Of a total of 5,636 CIRPs, 3,637 have been closed. Of the closed cases, 1,703 have ended in liquidation while 517 have resulted in the approval of the resolution plans. Seventy-five of these were listed companies. The rest of the closed cases have either been disposed of, or settled, or withdrawn. So far, 28 listed companies have ended in liquidation while 52 have been delisted following CIRP approval, and 23 continue to be listed. Another 70 listed companies are at some stage of the CIRP. In cases where the company remains listed, even if there is a significant capital reduction, it must maintain at least 5 per cent public shareholding. The regulator has received many representations from minority shareholders with variations of the following suggestions. The minority shareholders ask Sebi to intervene and allot converted shares, or to find some other means of assigning an appropriate value to minority investors.
Hence, the paper proposes minority equity shareholders will be provided an opportunity to acquire equity in the fully diluted capital structure of the resolved entity up to the minimum public shareholding percentage (currently 25 per cent) at the same pricing and on the same terms agreed upon by the entity that is taking over the firm. At the minimum, at least 5 per cent public shareholding should be ensured through an offer to minority shareholders in an equitable manner. The former promoter and family, associate group companies, directors, key management personnel, trusts with the former promoter as beneficiary, and so on will not be allowed to participate in such offers. The offer process to the minority shareholders of the new entity would be tech-enabled to ensure that the speed of resolution is not impacted or compromised. If all this is not possible and delisting has to occur, minority shareholders will be compensated in accordance with the terms of the CIRP offer.
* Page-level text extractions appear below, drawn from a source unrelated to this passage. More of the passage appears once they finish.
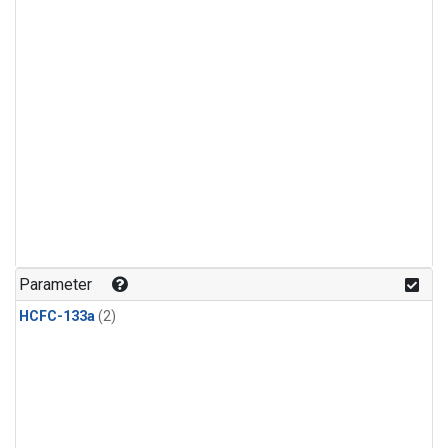
Parameter
HCFC-133a
(2)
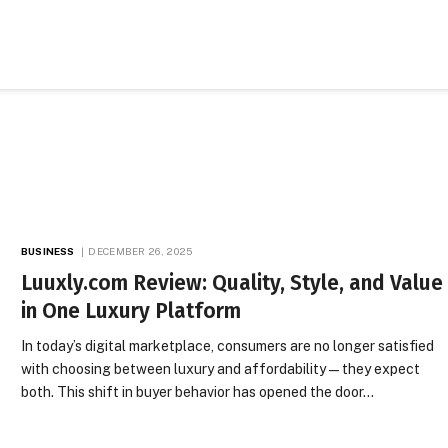
BUSINESS
DECEMBER 26, 2025
Luuxly.com Review: Quality, Style, and Value
in One Luxury Platform
In today’s digital marketplace, consumers are no longer satisfied
with choosing between luxury and affordability—they expect
both. This shift in buyer behavior has opened the door…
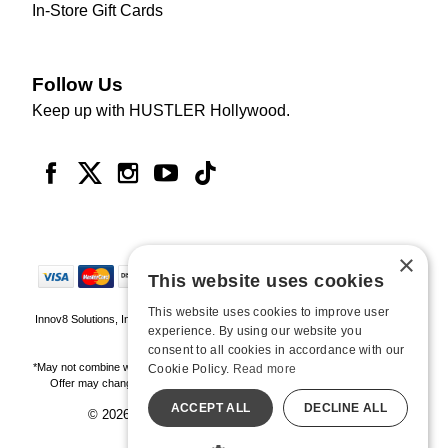
In-Store Gift Cards
Follow Us
Keep up with HUSTLER Hollywood.
×
This website uses cookies
This website uses cookies to improve user
Innov8 Solutions, Inc., 187 E. Warm Springs Road, Suite B343, Las Vegas, NV
experience. By using our website you
89119
consent to all cookies in accordance with our
*May not combine with other offers and discounts. Some exclusions may apply.
Cookie Policy.
Read more
Offer may change or end without notice. While supplies last. Online Only
ACCEPT ALL
DECLINE ALL
© 2026 Hustler Hollywood. All Rights Reserved
All models are over 18.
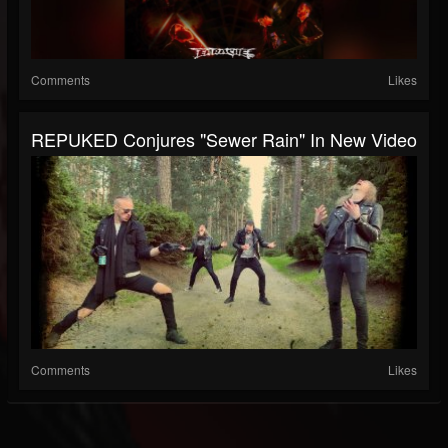
Comments
Likes
REPUKED Conjures "Sewer Rain" In New Video
Comments
Likes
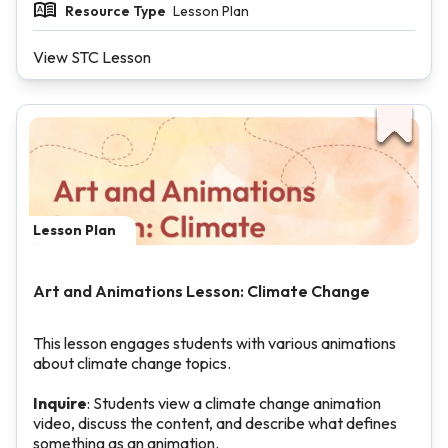
Resource Type
Lesson Plan
View STC Lesson
Lesson Plan
Art and Animations Lesson: Climate Change
This lesson engages students with various animations
about climate change topics.
Inquire
: Students view a climate change animation
video, discuss the content, and describe what defines
something as an animation.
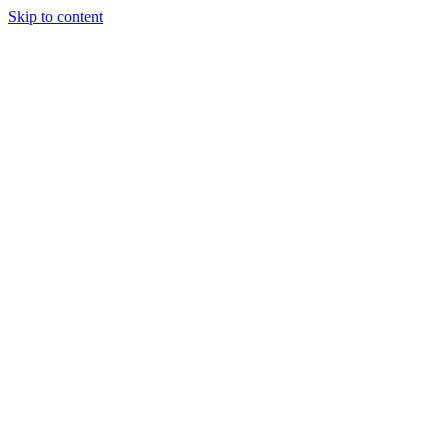
Skip to content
This “parachute” does in theory offer a safe landing for minority shareholders and if there’s a recovery in market value after the takeover, they get a second chance at wealth creation. However, this process would also add complexity and additional costs to the CIRP, and this, in itself, may be an impediment to resolution. It is axiomatic that equity investments are high-risk and equity investors should be prepared for losses. In practical terms, implementing this measure may compromise the speed and efficiency of the CIRP, making “zombie bankruptcies” more common. In that case, potentially useful assets would cease to generate returns and that might be a broader concern. The idea of speedy resolution should not be compromised.